It is very common to establish a corporate structure including two or more entities, in which one entity holds the assets of the business, while another entity acts as the operating or trading company. I am not a corporate lawyer or a financial advisor, so I do not propose to go into the pros and cons of such arrangements in general. The only important point to make for the purpose of this article is that ‘assets’ generally include intangible assets, and that intangible assets include patents.
This raises the issue of authorisation: if one entity
owns a patent, and a different entity
exploits the patented technology, then the operating entity must be licensed by the holding entity. It may be that the two entities are companies with common ownership and/or directorship, in which case the terms of the licence may not be set out fully (or perhaps even at all) in writing. It is not uncommon for an operating company to carry on business without any formal written licence agreement with its related holding company, with the effect that an ongoing royalty-free licence to exploit the patent rights would usually be implied from the circumstances.

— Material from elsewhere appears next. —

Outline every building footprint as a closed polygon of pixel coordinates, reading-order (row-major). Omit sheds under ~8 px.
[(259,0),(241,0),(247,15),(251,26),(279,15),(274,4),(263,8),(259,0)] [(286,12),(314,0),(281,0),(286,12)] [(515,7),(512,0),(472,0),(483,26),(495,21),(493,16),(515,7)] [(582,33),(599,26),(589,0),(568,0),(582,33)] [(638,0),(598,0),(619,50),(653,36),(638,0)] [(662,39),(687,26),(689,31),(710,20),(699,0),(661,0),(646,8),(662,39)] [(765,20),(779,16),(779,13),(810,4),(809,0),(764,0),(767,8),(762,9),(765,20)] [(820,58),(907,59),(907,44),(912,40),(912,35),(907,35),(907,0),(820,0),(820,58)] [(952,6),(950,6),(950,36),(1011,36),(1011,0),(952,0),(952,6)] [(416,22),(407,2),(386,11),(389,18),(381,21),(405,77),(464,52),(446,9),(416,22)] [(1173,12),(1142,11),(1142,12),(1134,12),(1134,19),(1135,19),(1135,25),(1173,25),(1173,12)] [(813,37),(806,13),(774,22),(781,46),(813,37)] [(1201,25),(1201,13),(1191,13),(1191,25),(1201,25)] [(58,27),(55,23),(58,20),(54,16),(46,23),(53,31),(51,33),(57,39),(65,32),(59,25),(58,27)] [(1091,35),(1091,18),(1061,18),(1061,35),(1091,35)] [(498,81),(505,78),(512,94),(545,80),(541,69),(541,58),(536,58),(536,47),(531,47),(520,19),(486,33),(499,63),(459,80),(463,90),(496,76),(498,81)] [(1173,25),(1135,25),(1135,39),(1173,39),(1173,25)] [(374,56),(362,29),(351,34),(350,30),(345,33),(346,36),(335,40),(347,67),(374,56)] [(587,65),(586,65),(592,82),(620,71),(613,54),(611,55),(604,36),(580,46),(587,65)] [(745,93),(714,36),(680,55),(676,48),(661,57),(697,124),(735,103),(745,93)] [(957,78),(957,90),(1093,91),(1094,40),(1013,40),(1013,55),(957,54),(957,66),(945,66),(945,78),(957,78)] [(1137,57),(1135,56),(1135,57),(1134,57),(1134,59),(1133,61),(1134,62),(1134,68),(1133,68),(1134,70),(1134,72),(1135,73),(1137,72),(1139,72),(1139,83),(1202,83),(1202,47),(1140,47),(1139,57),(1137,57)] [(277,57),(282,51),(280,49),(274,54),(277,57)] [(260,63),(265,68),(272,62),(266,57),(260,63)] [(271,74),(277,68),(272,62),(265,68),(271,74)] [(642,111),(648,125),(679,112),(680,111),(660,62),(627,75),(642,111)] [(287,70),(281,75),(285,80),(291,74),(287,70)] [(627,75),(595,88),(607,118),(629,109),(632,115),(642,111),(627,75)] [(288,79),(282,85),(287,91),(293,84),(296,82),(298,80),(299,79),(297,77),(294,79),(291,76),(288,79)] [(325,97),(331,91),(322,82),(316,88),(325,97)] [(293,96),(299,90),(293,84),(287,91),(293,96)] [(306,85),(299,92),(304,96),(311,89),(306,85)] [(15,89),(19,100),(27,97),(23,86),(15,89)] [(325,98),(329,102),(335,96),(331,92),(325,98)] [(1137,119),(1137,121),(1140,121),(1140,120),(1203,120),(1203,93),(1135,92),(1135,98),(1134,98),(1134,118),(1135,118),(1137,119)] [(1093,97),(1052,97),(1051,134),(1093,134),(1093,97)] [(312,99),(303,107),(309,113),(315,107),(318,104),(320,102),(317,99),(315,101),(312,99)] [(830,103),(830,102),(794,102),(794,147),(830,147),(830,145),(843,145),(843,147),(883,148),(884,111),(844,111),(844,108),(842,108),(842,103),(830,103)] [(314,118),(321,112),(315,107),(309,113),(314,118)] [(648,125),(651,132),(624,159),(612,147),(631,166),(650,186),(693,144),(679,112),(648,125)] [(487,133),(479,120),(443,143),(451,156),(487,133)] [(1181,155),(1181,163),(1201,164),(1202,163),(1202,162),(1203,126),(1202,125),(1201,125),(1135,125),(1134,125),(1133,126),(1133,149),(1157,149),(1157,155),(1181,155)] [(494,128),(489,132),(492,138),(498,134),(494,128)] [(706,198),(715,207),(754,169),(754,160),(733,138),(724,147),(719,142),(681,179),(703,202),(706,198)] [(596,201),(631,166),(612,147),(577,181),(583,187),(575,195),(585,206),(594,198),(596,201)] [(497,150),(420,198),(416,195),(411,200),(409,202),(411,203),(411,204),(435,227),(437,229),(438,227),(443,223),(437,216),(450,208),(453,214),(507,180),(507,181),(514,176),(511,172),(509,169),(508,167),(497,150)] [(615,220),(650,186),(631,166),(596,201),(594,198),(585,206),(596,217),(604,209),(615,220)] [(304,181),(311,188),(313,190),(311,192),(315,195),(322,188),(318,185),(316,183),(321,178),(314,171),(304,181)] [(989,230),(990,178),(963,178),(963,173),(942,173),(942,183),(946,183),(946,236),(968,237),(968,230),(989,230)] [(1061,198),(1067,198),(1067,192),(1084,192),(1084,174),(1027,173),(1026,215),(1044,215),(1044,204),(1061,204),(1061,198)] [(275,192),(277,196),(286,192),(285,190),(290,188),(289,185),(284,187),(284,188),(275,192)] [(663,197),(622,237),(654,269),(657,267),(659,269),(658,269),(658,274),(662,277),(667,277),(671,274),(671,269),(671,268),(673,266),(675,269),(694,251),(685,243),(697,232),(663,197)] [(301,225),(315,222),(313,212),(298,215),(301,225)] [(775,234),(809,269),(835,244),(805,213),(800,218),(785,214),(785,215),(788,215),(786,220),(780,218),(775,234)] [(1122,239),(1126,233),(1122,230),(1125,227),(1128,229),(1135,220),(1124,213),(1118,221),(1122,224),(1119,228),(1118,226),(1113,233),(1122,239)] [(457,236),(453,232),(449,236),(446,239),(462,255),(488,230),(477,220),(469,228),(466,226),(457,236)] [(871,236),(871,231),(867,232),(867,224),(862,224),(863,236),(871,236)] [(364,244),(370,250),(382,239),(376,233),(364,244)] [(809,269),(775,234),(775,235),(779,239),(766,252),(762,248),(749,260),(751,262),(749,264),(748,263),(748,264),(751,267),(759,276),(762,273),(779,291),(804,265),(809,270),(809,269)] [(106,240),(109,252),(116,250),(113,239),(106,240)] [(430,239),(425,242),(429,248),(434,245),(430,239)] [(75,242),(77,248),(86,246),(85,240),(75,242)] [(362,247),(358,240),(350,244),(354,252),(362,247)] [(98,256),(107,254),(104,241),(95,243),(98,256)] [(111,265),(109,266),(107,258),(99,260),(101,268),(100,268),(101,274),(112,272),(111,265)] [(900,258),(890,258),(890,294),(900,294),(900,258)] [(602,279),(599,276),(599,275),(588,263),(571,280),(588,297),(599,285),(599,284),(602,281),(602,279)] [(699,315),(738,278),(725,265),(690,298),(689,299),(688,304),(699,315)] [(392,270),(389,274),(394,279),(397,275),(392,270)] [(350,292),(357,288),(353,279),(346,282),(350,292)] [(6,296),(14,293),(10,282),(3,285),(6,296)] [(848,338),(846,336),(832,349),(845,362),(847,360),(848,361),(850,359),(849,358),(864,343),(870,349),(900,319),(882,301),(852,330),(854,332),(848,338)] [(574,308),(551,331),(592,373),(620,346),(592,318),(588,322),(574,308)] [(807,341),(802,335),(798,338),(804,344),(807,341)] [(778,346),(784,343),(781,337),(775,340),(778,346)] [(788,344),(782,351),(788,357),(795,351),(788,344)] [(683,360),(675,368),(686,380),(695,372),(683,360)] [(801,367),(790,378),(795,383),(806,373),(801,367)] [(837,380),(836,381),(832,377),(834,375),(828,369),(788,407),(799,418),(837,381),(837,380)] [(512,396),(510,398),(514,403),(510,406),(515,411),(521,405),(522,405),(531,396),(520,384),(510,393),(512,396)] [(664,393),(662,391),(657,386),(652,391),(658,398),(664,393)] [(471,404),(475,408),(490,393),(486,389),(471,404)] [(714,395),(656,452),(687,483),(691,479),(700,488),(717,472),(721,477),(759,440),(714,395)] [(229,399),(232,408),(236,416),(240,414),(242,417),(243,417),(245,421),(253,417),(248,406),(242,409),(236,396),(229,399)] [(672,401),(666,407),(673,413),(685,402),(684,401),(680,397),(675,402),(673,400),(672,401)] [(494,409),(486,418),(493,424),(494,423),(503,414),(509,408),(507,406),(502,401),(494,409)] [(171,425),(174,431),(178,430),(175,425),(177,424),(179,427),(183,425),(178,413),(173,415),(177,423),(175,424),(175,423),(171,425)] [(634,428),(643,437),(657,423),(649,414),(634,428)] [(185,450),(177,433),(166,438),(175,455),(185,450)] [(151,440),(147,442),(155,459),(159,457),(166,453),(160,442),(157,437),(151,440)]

There are all sorts of reasons why this is an undesirable situation. For example, a formal licence agreement can set out in detail what happens to the licence in the event that the operating company is sold or becomes insolvent. An implied licence, or verbal agreement, will never be sufficiently clear to address such situations without ambiguity.
However, I am concerned here with one very specific issue that arises under the Australian
Patents Act 1990.
Section 120 of the Act provides that ‘infringement proceedings may be started … by the patentee or an exclusive licensee.’ Thus, if the operating company is not an
exclusive licensee it will not have standing to sue for infringement. An
exclusive licence is one which grants to the licensee a right to exploit the patented invention to the exclusion of
all others, including the patentee. By comparison, a licence limited to a single licensee where at least some rights are retained by the patentee is known as a
sole licence, while a
non-exclusive licence leaves the patentee free to grant further licences to other parties.
In the case of the holding/operating company structure, the operating company is likely to be the entity suffering damage as a result of infringing activities, and with the funds to take action. Thus an inability to do so on its own behalf may place it at a disadvantage.
This issue arose recently in a series of decisions issued by Justice Middleton in the Federal Court of Australia,
Damorgold Pty Ltd v JAI Products Pty Ltd [2014] FCA 150,
Damorgold Pty Ltd v JAI Products Pty Ltd (No 2) [2014] FCA 377 and
Damorgold Pty Ltd v JAI Products Pty Ltd (No 3) [2014] FCA 651. It is the third of these judgments that relates specifically to the issue of standing. Despite what might be described as some degree of informality in past licensing arrangements, Justice Middleton was prepared to find that Damorgold’s operating company, Vertilux Corporation Pty Ltd, had been, at all relevant times, an exclusive licensee of the patent at issue.